Set in the wake of the First World War, Crowe plays Connor, a beleaguered father who is attempting to overcome the likely death of his three sons, who fought in the Battle of Gallipoli – and never returned home, a tragedy which got the better of his wife Eliza (Jacqueline McKenzie). With nothing left for him in Australia, Connor sets off to Turkey, in a bid to find the bodies of his three sons and return them back home to be buried next to their mother. However it’s no easy task for one man to undertake – and so he requires the assistance of hotel owner Ayshe (Olga Kurylenko), and Major Hasan (Yilmaz Erdogan).

Crowe has certainly not embarrassed himself with this outing, proving to be an accomplished piece of filmmaking – just not a particularly special one. The story is remarkable and profound, however the way the tale has been presented and told is too cliched, devaluing the poignancy attached to this narrative. Much of that derives from Andrew Knight and Andrew Anastasios’ mediocre screenplay, as they lose sight of the crux of this narrative, and what we care about; the father searching for his sons. However surrounding that are mawkish, superfluous moments that though working as mere filler, sadly end up taking up the majority of this feature, such as the entirely superfluous romantic sub-plot that has been included.

What doesn’t quite help bring the dialogue to life, are the somewhat dodgy accents too, with Kurylenko the biggest culprit.
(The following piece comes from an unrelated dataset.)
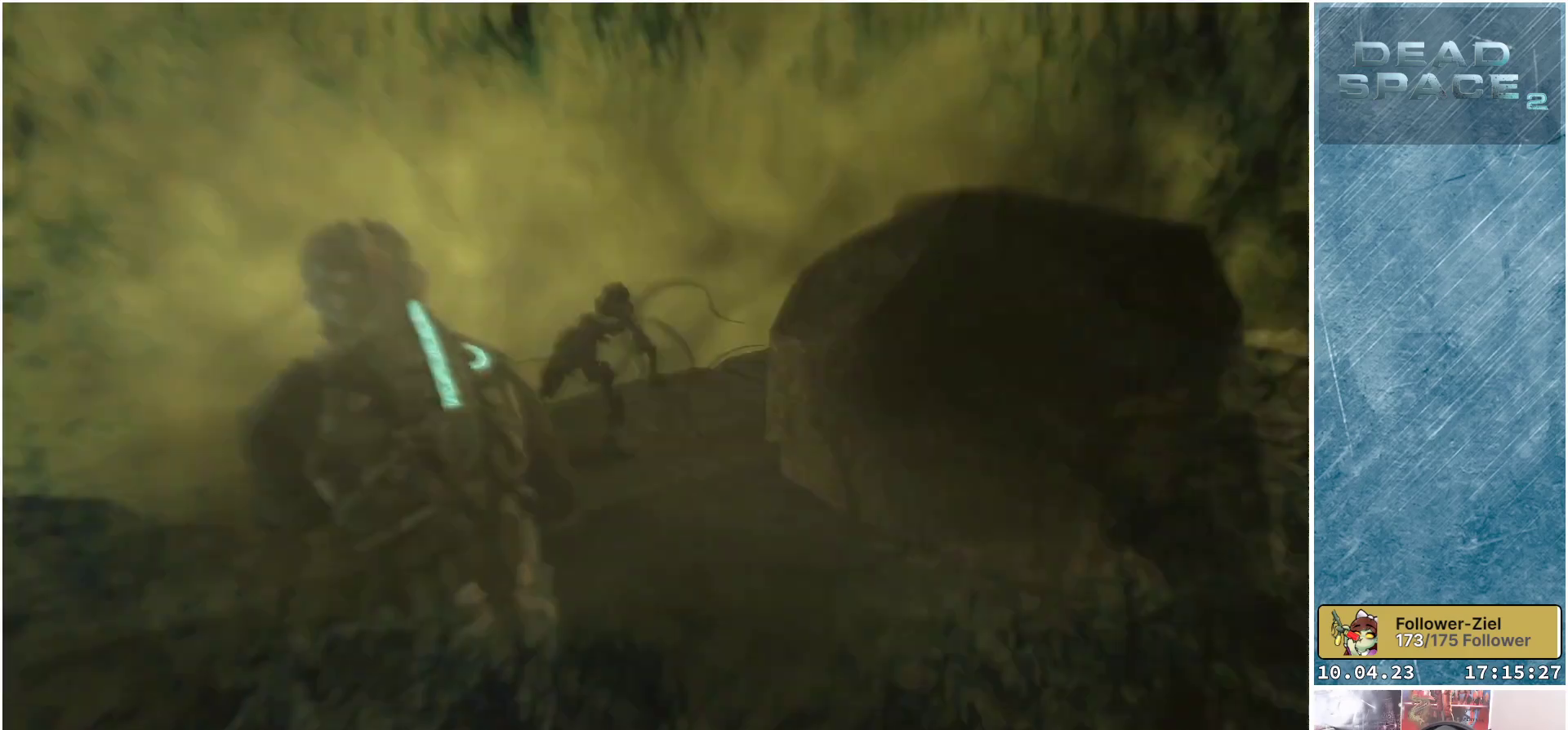
{"buttons": ["L1"], "left_stick": "down", "right_stick": "up-right", "events": [[67, "left_stick", "down-left"], [267, "left_stick", "down"], [367, "right_stick", "up-right"]]}
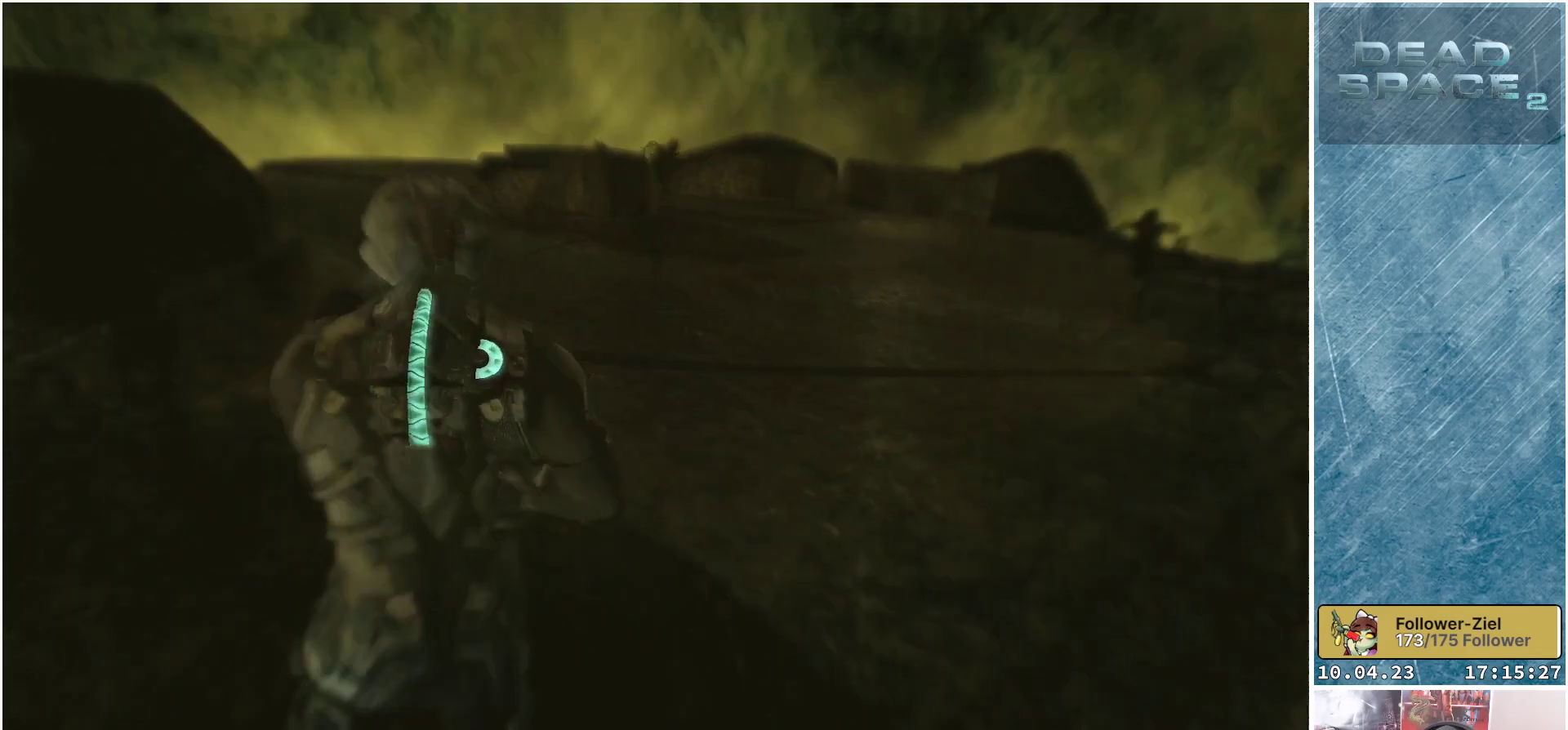
{"buttons": ["L1"], "left_stick": "down-right", "right_stick": "right", "events": [[50, "left_stick", "down-right"], [100, "right_stick", "right"]]}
In her first scene, where she is supposed to be speaking Turkish, it’s so badly dubbed it looks more like a foreign advert for bio yoghurts. Nonetheless, there is an emotional core to this film, and Crowe just about maintains the intimacy amidst the grandiosity, and the epic, implicative themes explored. This may be about a war which took millions of lives – but we manage to focus our attention on this one man and his own personal tragedy. If anything, Connor is emblematic of the horrors of this war, as we use his journey as a catalyst, a way in to explore the dearth and destruction, in a similar vein to the likes of War Horse.

It’s also nice to look at the First World War from a different perspective, and, generally speaking, a strand of it many of us will know less about. However you do leave the cinema feeling like reading up on the matter – because this picture focuses too much of its energy on being just a piece of entertainment, than anything remotely educational.